Copy out word for word the lines of the entries below, from the line with "scientific name: Mycena silvae-nigrae" to the line with "scientific name: Colletes", including both of those lines.

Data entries
___
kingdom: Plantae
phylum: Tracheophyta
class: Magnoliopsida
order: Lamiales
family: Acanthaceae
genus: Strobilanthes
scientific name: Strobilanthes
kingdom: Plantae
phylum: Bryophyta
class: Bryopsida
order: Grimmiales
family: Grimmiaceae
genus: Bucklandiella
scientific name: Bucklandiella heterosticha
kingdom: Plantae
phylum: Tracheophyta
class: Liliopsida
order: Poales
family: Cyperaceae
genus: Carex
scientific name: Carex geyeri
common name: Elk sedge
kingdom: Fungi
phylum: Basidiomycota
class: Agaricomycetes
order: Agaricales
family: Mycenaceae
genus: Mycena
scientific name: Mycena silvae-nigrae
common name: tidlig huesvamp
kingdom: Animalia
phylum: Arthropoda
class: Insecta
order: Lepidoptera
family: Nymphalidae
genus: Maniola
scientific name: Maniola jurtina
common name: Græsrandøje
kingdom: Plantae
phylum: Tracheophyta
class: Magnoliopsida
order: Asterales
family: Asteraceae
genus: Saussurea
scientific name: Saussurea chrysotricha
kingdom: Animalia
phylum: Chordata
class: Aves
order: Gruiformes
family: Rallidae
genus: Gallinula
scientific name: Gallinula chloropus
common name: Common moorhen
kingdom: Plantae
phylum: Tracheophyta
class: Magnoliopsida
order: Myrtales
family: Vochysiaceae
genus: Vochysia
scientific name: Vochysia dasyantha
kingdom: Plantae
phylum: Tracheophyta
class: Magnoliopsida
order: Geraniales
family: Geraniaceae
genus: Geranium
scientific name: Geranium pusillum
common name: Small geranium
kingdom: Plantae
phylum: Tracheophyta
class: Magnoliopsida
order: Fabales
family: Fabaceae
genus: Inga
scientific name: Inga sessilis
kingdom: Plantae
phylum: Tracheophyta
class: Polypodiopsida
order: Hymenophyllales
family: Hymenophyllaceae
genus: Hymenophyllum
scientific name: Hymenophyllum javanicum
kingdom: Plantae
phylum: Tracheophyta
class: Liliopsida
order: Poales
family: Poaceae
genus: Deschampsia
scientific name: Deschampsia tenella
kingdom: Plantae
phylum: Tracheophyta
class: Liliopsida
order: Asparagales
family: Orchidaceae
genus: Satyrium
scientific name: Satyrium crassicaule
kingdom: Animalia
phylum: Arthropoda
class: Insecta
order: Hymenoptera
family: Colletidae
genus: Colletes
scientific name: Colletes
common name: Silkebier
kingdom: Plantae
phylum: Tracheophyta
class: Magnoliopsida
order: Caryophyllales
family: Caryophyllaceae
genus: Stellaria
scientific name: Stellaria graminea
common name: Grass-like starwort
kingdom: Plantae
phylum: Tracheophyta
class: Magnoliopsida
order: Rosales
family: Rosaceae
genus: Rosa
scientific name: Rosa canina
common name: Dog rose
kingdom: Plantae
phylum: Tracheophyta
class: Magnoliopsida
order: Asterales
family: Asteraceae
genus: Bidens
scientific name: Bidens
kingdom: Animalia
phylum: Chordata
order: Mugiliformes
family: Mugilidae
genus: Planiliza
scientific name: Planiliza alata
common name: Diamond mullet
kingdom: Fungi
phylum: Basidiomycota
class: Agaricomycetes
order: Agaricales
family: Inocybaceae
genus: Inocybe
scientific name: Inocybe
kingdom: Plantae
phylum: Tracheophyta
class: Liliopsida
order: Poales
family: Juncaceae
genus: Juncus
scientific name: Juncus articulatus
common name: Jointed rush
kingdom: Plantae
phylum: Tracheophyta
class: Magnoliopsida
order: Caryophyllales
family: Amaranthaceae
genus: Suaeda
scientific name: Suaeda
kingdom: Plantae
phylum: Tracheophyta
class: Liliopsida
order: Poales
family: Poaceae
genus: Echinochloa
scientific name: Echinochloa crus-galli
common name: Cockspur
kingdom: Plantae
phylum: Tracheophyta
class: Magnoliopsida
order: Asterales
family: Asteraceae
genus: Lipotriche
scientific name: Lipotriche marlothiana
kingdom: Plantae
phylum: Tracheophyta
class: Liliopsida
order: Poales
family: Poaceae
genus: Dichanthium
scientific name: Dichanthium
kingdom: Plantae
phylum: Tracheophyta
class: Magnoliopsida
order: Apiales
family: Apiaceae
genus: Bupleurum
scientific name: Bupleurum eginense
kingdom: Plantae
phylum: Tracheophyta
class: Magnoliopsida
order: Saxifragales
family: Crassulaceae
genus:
___
Task answer:
scientific name: Mycena silvae-nigrae
common name: tidlig huesvamp
kingdom: Animalia
phylum: Arthropoda
class: Insecta
order: Lepidoptera
family: Nymphalidae
genus: Maniola
scientific name: Maniola jurtina
common name: Græsrandøje
kingdom: Plantae
phylum: Tracheophyta
class: Magnoliopsida
order: Asterales
family: Asteraceae
genus: Saussurea
scientific name: Saussurea chrysotricha
kingdom: Animalia
phylum: Chordata
class: Aves
order: Gruiformes
family: Rallidae
genus: Gallinula
scientific name: Gallinula chloropus
common name: Common moorhen
kingdom: Plantae
phylum: Tracheophyta
class: Magnoliopsida
order: Myrtales
family: Vochysiaceae
genus: Vochysia
scientific name: Vochysia dasyantha
kingdom: Plantae
phylum: Tracheophyta
class: Magnoliopsida
order: Geraniales
family: Geraniaceae
genus: Geranium
scientific name: Geranium pusillum
common name: Small geranium
kingdom: Plantae
phylum: Tracheophyta
class: Magnoliopsida
order: Fabales
family: Fabaceae
genus: Inga
scientific name: Inga sessilis
kingdom: Plantae
phylum: Tracheophyta
class: Polypodiopsida
order: Hymenophyllales
family: Hymenophyllaceae
genus: Hymenophyllum
scientific name: Hymenophyllum javanicum
kingdom: Plantae
phylum: Tracheophyta
class: Liliopsida
order: Poales
family: Poaceae
genus: Deschampsia
scientific name: Deschampsia tenella
kingdom: Plantae
phylum: Tracheophyta
class: Liliopsida
order: Asparagales
family: Orchidaceae
genus: Satyrium
scientific name: Satyrium crassicaule
kingdom: Animalia
phylum: Arthropoda
class: Insecta
order: Hymenoptera
family: Colletidae
genus: Colletes
scientific name: Colletes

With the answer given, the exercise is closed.